What is needed here is an exact repetition of the records below, beginning at the line that has "Testing the solution" and stopping after the line that has "We can use a".

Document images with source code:
=== Begin Enclosure ===

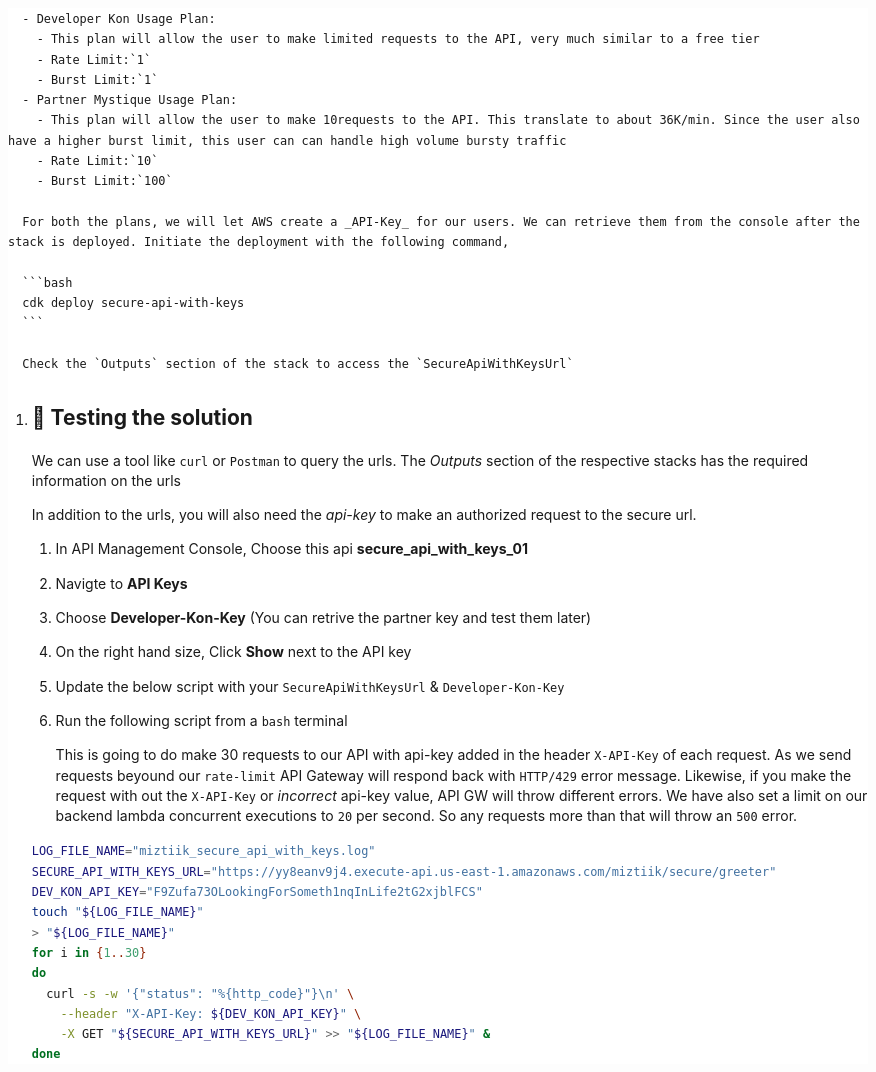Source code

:       - Developer Kon Usage Plan:
        - This plan will allow the user to make limited requests to the API, very much similar to a free tier
        - Rate Limit:`1`
        - Burst Limit:`1`
      - Partner Mystique Usage Plan:
        - This plan will allow the user to make 10requests to the API. This translate to about 36K/min. Since the user also have a higher burst limit, this user can can handle high volume bursty traffic
        - Rate Limit:`10`
        - Burst Limit:`100`

      For both the plans, we will let AWS create a _API-Key_ for our users. We can retrieve them from the console after the stack is deployed. Initiate the deployment with the following command,

      ```bash
      cdk deploy secure-api-with-keys
      ```

      Check the `Outputs` section of the stack to access the `SecureApiWithKeysUrl`

1.  ## 🔬 Testing the solution

    We can use a tool like `curl` or `Postman` to query the urls. The _Outputs_ section of the respective stacks has the required information on the urls

    In addition to the urls, you will also need the _api-key_ to make an authorized request to the secure url.

    1. In API Management Console, Choose this api **secure_api_with_keys_01**
    1. Navigte to **API Keys**
    1. Choose **Developer-Kon-Key** (You can retrive the partner key and test them later)
    1. On the right hand size, Click **Show** next to the API key
    1. Update the below script with your `SecureApiWithKeysUrl` & `Developer-Kon-Key`
    1. Run the following script from a `bash` terminal

       This is going to do make 30 requests to our API with api-key added in the header `X-API-Key` of each request. As we send requests beyound our `rate-limit` API Gateway will respond back with `HTTP/429` error message. Likewise, if you make the request with out the `X-API-Key` or _incorrect_ api-key value, API GW will throw different errors. We have also set a limit on our backend lambda concurrent executions to `20` per second. So any requests more than that will throw an `500` error.

    ```bash
    LOG_FILE_NAME="miztiik_secure_api_with_keys.log"
    SECURE_API_WITH_KEYS_URL="https://yy8eanv9j4.execute-api.us-east-1.amazonaws.com/miztiik/secure/greeter"
    DEV_KON_API_KEY="F9Zufa73OLookingForSometh1nqInLife2tG2xjblFCS"
    touch "${LOG_FILE_NAME}"
    > "${LOG_FILE_NAME}"
    for i in {1..30}
    do
      curl -s -w '{"status": "%{http_code}"}\n' \
        --header "X-API-Key: ${DEV_KON_API_KEY}" \
        -X GET "${SECURE_API_WITH_KEYS_URL}" >> "${LOG_FILE_NAME}" &
    done
    ```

=== End Enclosure ===

ANSWER FOR THE TASK:
1.  ## 🔬 Testing the solution

    We can use a tool like `curl` or `Postman` to query the urls. The _Outputs_ section of the respective stacks has the required information on the urls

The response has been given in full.